Can I just say how humiliating it feels to be told "you are not good enough to be a stripper." I mean, let's be honest, I think in the back of every girl's mind there is the thought, lurking, that well, if it ever comes down to it, i can rub my tits in a guys face for money'. But no, Craftitute, you can't. YOU ARE NOT GOOD ENOUGH FOR STRIPPING.

This on the heels of being turned down by a grocery store for a cashier position because I didn't "have the skills or qualifications" they were looking for. Uh what? You just make change and press buttons! I HAVE A DEGREE. I CAN DO BASIC MATH. It's really enough to make you want to jump off a bridge. Or go occupy something.

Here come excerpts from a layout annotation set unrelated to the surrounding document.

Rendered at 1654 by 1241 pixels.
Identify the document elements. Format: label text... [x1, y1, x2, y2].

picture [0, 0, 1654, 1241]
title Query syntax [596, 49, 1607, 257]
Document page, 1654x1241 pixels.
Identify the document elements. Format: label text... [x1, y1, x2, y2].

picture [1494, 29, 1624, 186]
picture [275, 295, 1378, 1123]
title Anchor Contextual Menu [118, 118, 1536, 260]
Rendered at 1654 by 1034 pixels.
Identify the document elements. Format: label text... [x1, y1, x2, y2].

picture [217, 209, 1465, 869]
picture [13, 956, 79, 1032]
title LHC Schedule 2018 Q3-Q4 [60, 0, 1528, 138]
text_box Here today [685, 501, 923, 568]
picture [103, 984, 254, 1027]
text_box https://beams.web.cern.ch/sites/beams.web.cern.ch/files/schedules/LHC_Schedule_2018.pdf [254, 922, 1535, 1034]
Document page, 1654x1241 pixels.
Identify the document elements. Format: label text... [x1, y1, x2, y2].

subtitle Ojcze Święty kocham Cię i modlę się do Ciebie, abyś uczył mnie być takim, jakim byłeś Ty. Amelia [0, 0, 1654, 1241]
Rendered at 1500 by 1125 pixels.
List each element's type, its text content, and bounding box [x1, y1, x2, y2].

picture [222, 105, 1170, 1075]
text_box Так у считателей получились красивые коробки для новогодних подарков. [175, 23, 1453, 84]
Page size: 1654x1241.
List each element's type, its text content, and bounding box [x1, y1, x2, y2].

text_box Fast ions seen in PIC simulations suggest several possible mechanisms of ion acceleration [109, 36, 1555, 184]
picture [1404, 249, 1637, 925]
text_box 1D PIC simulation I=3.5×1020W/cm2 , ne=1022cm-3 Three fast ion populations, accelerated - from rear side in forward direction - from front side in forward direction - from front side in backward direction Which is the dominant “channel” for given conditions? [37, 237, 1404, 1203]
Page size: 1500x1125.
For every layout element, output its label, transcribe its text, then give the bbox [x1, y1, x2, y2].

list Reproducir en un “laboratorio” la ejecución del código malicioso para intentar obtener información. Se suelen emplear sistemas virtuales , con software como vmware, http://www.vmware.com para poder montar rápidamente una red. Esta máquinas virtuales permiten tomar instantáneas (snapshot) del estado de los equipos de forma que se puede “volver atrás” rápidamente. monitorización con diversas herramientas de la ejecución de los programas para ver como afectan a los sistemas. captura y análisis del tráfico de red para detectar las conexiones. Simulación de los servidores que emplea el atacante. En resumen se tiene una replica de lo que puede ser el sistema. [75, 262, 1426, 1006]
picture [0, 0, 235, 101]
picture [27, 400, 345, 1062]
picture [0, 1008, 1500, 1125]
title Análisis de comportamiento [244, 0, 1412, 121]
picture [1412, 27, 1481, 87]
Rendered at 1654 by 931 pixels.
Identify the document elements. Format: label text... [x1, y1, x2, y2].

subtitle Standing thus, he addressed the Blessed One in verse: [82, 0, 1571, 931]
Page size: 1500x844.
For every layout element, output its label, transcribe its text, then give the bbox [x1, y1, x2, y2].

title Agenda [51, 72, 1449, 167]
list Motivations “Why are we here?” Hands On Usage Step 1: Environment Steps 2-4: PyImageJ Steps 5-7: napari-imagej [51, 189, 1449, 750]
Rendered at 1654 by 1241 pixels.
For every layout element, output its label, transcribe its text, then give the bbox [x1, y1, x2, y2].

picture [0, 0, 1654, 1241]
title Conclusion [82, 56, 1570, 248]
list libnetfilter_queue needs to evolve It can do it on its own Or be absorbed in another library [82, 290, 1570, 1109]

What totally sucks though is that I had come up with a plan. I was going to work two or three nights a week somewhere (like a strip club) make as much as I do at my stupid job now (only $300! Surely you can make $100 a night a strip club) and use my free days to volunteer at one of the museums in town and the zoo. Because I realized I miss working in museums. And I can't get a job because I have no network. So if I had the time to spend a year volunteering, then they would know me and I would know when jobs are open and I could at least get an interview. But without working for free, I think I'm screwed. And I can't afford to work for free unless I can work off hours somewhere else.

Or I will find my tent and go occupy wall street.

Tuesday, October 11, 2011

greetings from la

oh right. this blog. just when I had a good idea my life became somewhat normal, no more fetish clubs or creepy modeling gigs.

dont worry though, that era of normal is over.

I am writing now from a starbucks in malibu. (fact: a week ago I had no idea malibu was a real place) why? you may ask. well I found out my loving boyfriend was in fact sleeping with a girl from Jersey (as if the cheating wasn't bad enough), I cut my hair off with a kitchen knife, and booked it west.
 
now I am waiting to meet a photographer with whom I have been talking online since I started modeling all those years ago. does malibu have nudity laws? lets hope not, because all I have with me is my makeup kit. I am excited.

however, dear readers, I know that is not why you are reading. and I wont disappoint. Friday  I am dancing in an amateur night competition at a local  strip club. because the prize is 500. and mamma needs that. I went in to fill out paperwork before I headed west and everyone told me what a great look I had. What I am saying here is that there is a real chance I will be a stripper before the month is out. and... I think I am excited by this fact.

in other news the owner of the foot fetish club emailed us this past week. suddenly we are no longer able to have parties in his space. also he "cannot talk about it." I smell a prostitution bust.  i knew it had been close at hand for some time. I am just so happy I got skeeved out enough to stop working there before ut went down.